JOB ITEM
Exclude the pictures. Transcribe, exactly as written, the lines from the one with "CzechTourism" through the end of the entries below.

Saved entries
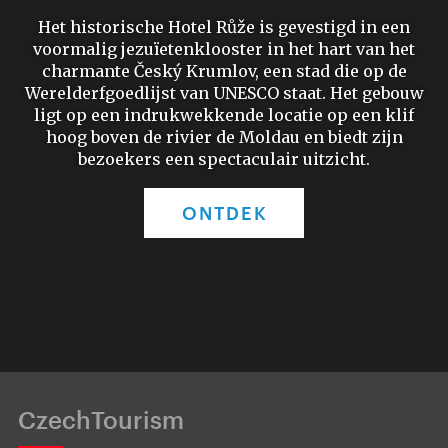
Het historische Hotel Růže is gevestigd in een
voormalig jezuïetenklooster in het hart van het
charmante Český Krumlov, een stad die op de
Werelderfgoedlijst van UNESCO staat. Het gebouw
ligt op een indrukwekkende locatie op een klif
hoog boven de rivier de Moldau en biedt zijn
bezoekers een spectaculair uitzicht.
ONTDEK
CzechTourism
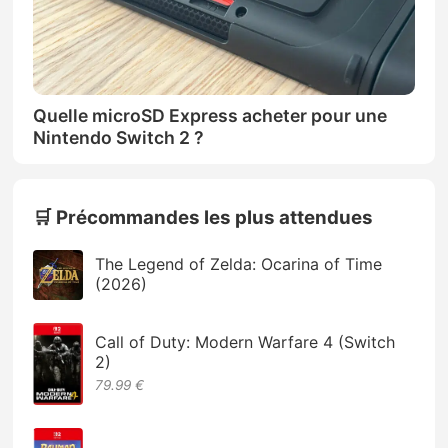
Quelle microSD Express acheter pour une
Nintendo Switch 2 ?
🛒 Précommandes les plus attendues
The Legend of Zelda: Ocarina of Time
(2026)
Call of Duty: Modern Warfare 4 (Switch
2)
79.99 €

TASK RESULT
CzechTourism
Quelle microSD Express acheter pour une
Nintendo Switch 2 ?
🛒 Précommandes les plus attendues
The Legend of Zelda: Ocarina of Time
(2026)
Call of Duty: Modern Warfare 4 (Switch
2)
79.99 €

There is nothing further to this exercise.